§ **TEXT TO READ**
OF COURSE this had to one of the few times all year that I didn’t have my scope right by the window; it was in the car since I had been birding the previous day and was planning on heading out again after lunch. My mom was on her computer and probably thought I had finally lost it, as I suddenly jumped up from my lunch, sprinted through the house, grabbed the car keys, and ran to the car in my socks.
While making the mad dash for the scope, I was sifting through the falcon species that I knew, trying to figure out what this was, since no rare falcons were on my radar on this May day in New England. My first thought was Aplomado Falcon, since I had recently been in South America and was heading there again soon, but I quickly realized both that the bird did not look like that, and that it was a fairly impossible occurrence. As I leapt down the stairs of the front stoop it hit me–I still can remember the moment thinking about it now. Eurasian Hobby. I had seen one once before, in Spain, and I instantly knew that this was what was sitting in a tree a mere few hundred feet from me.
Eurasian Hobby heading away. In this view, its rufous undertail coverts, very heavy thick black streaking, and white cheek patch can be seen. This was not unlike my very first view of the bird! Photo by Ian Davies, Massachusetts, 18 May 2011.
In all of this, still less than a minute had elapsed since the sighting, and I finally had my hands on the scope. Running back inside I quickly set the scope down on the table, not taking the time to extend the legs or do anything except get the scope on the bird as fast as possible. Thankfully, when I got back the bird was still sitting in the tree, and I soon had scope-filling views that confirmed my identification – a textbook Eurasian Hobby!
Next priority was documentation, and since the conditions were far too poor for my 400mm SLR, I babbled something coherent enough to my mom in order to get the idea across that I needed to borrow her point-and-shoot, which she kindly procured quite rapidly. As I tried to digiscope the bird sitting in the tree, I realized that my hands were shaking uncontrollably – funny how something so simple as a bird can elicit such a strong physical response. After what seemed like innumerable hideously blurry shots due to my temporary palsy, I finally got a couple that showed the rufous ventral region and the cheek pattern, as well as part of the breast.
Now to spread the word! I started calling friends of mine in the area. A couple of them said that they would start heading over immediately, while others had to wait due to other obligations, so I said I would keep them posted. The whole time this bird was just sitting there in the tree, preening for a little while but generally just resting.
About 15 minutes after the original discovery of the bird, I was dismayed to see it lift off and circle a few times, gaining a couple hundred feet in elevation, and then head off south into the mist. At this point the fog was starting to burn off, so I had increased visibility and could watch the bird for a little while, but after just a few hundred meters it vanished from sight, and I thought that was the last I would ever see of it. I made sad phone calls to the people who were on the road coming to see the bird to let them know it had left ,and that it seemed like it would be gone for good, so they decided to turn around due to the seeming lack of hope.

§ **EXERCISE DETAILS**
Please answer from the falcon sighting account: where had the writer seen a Eurasian Hobby once before?

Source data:
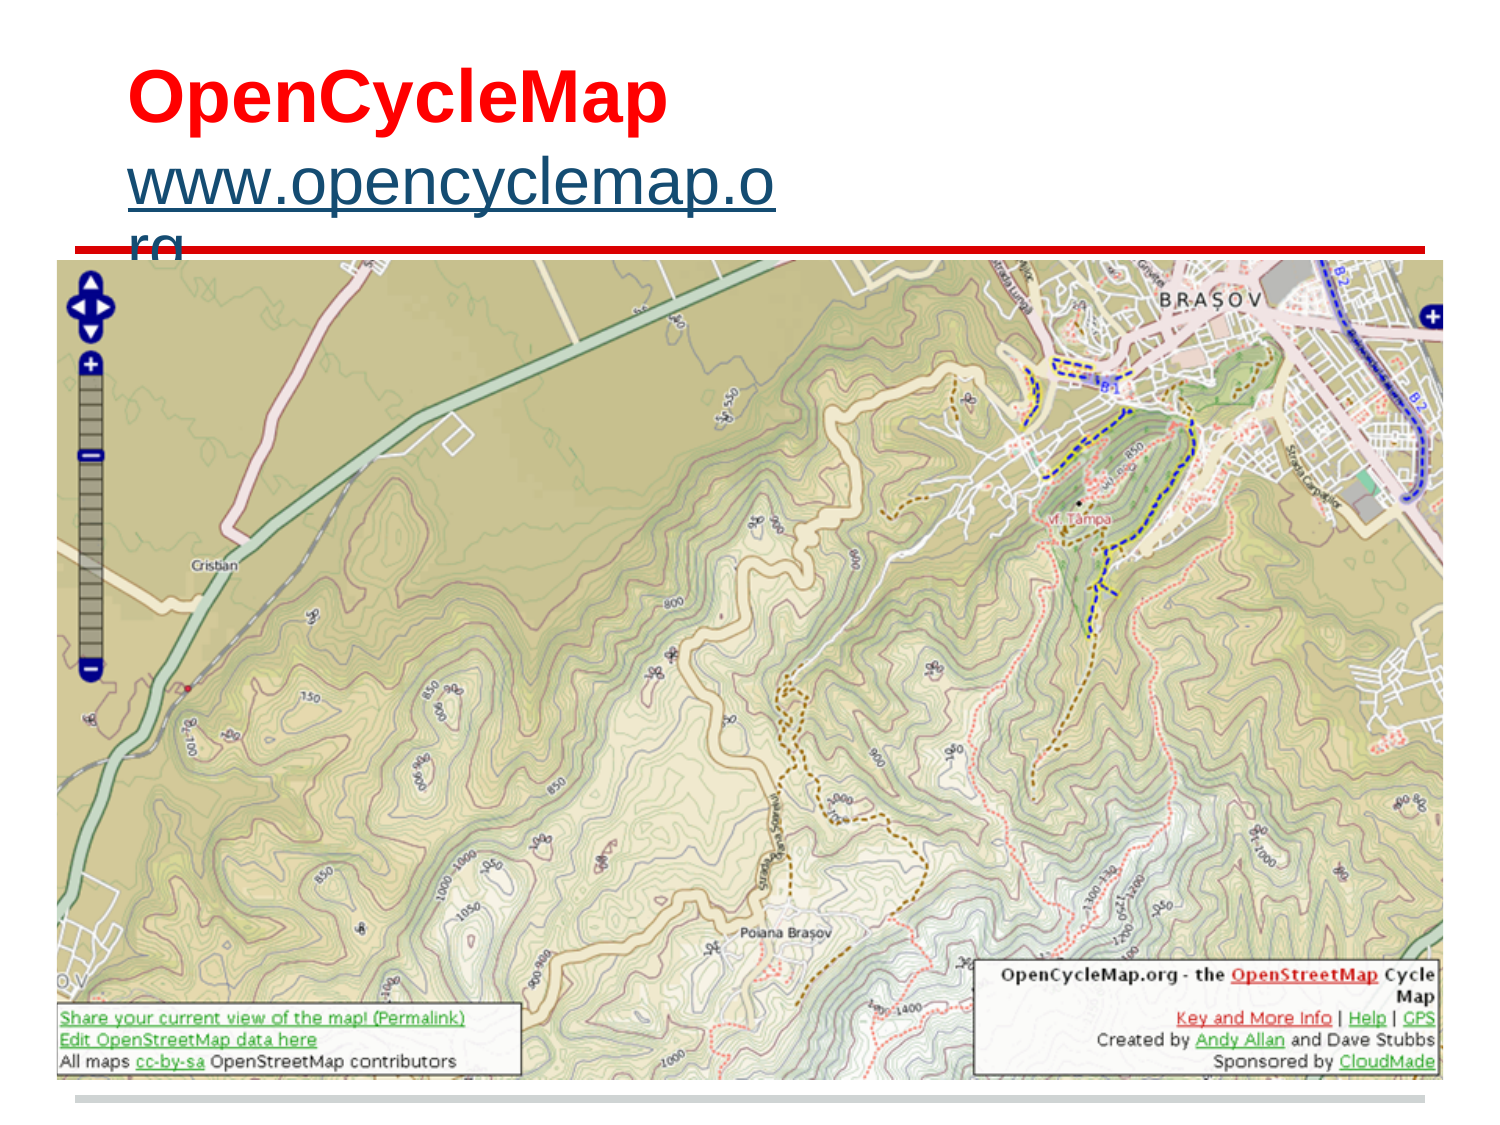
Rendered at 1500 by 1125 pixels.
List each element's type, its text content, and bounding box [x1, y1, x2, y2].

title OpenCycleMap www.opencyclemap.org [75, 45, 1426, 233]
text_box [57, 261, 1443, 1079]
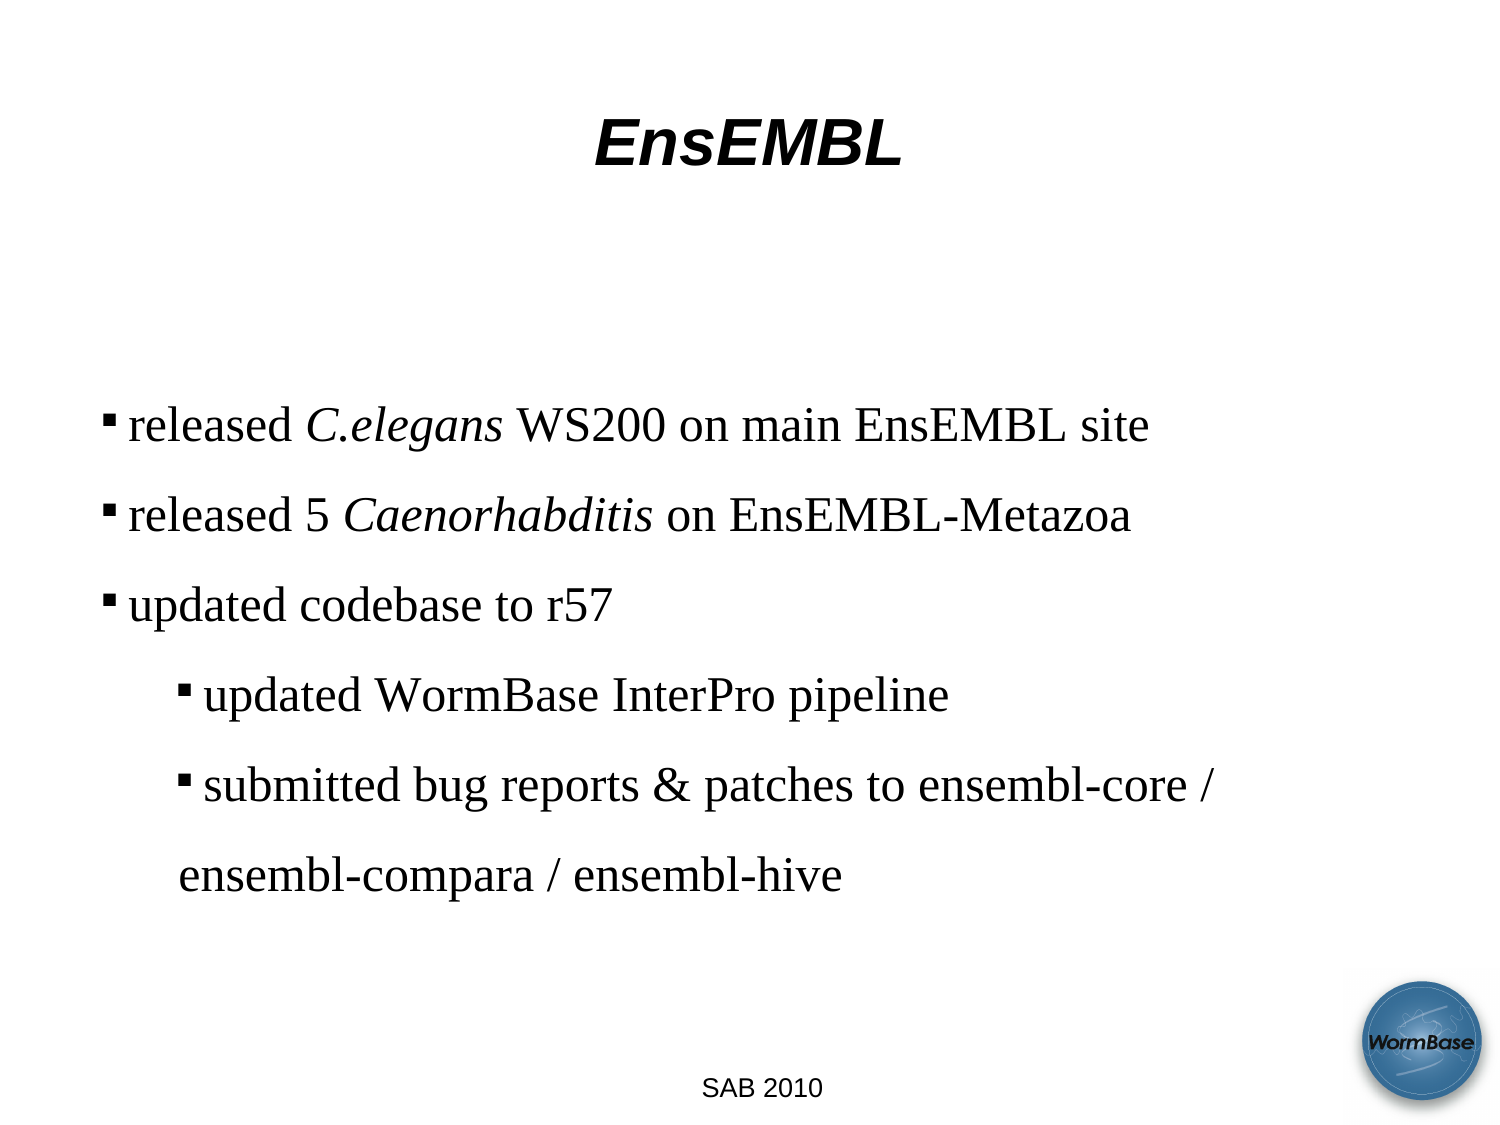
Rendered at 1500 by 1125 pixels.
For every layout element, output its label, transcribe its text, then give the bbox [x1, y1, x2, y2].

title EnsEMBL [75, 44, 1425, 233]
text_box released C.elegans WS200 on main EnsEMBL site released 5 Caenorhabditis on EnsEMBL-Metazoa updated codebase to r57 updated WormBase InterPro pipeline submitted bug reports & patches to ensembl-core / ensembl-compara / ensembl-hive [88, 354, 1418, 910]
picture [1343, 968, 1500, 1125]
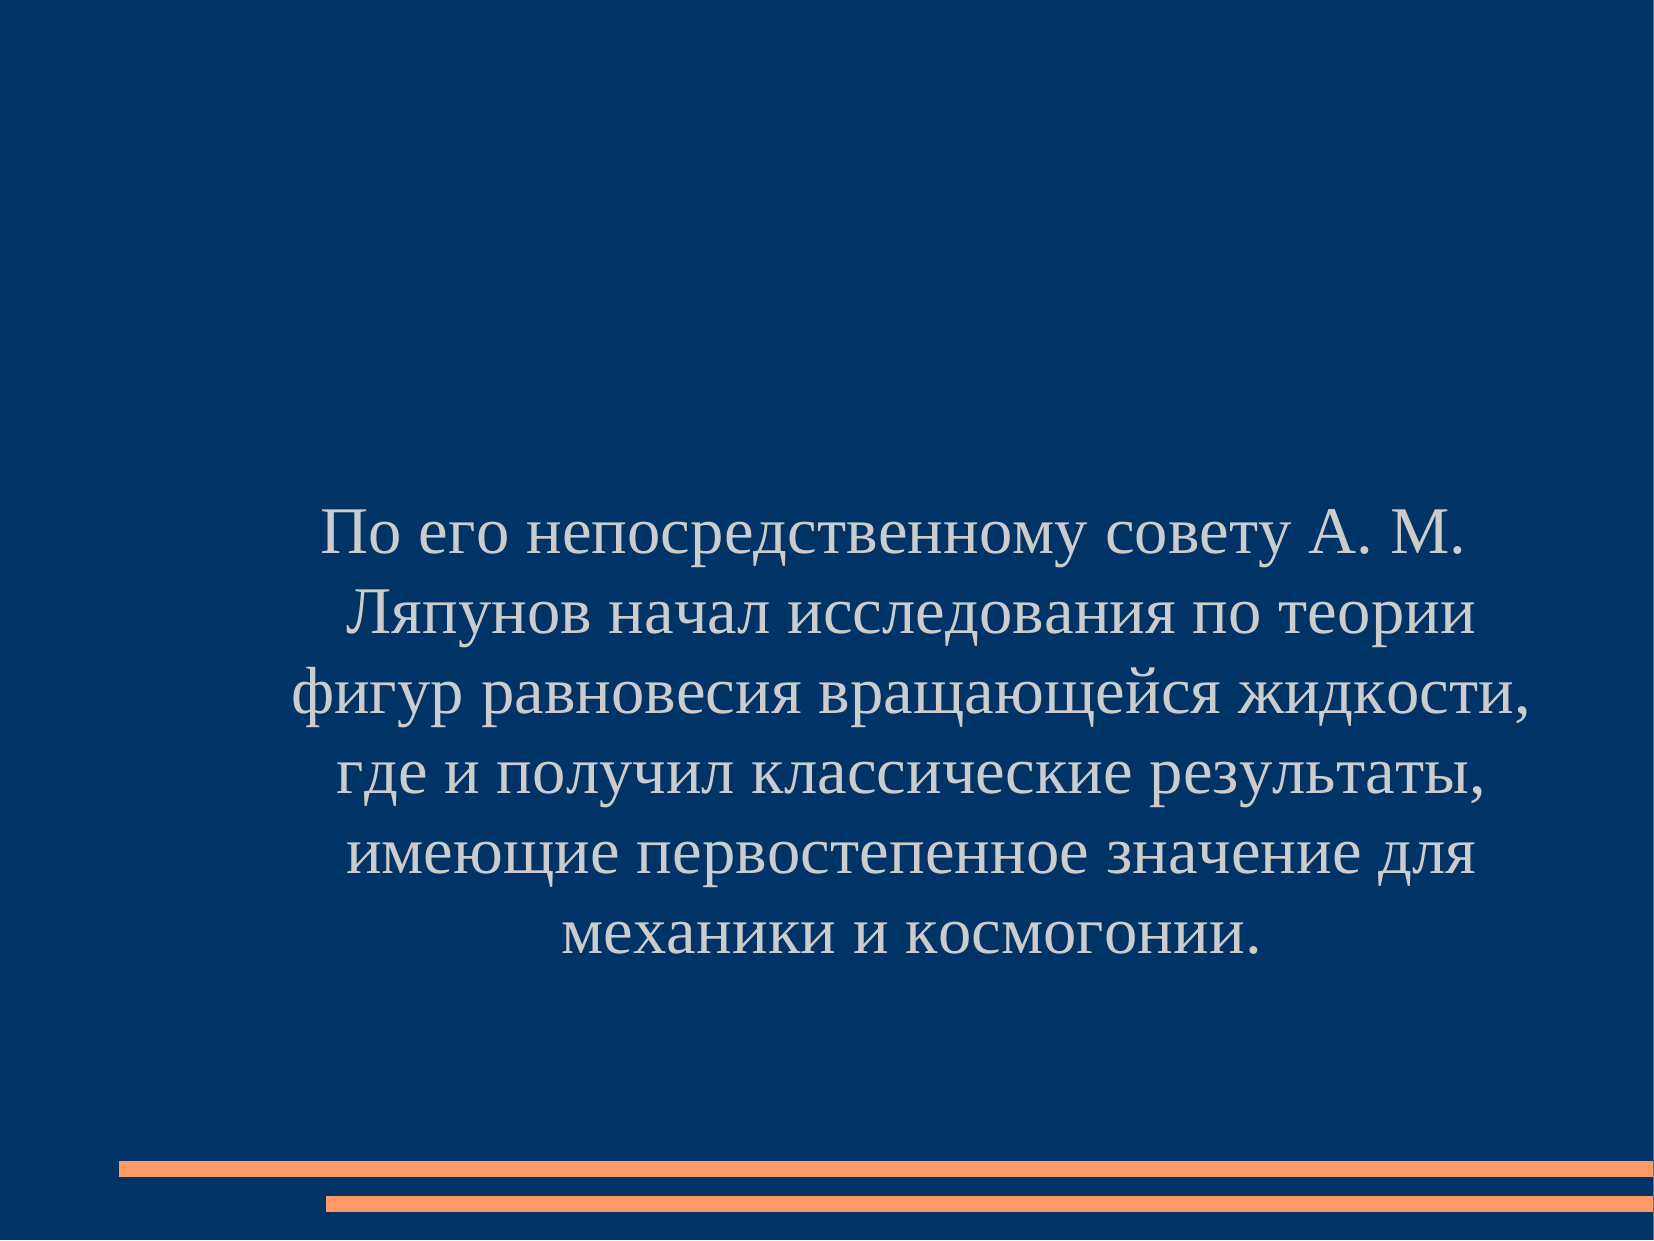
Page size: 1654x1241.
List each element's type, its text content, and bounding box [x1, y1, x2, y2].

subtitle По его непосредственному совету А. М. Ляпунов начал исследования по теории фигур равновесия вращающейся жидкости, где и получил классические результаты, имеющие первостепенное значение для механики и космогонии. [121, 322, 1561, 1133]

§ **ANSWER TO THE TASK**
In Spain.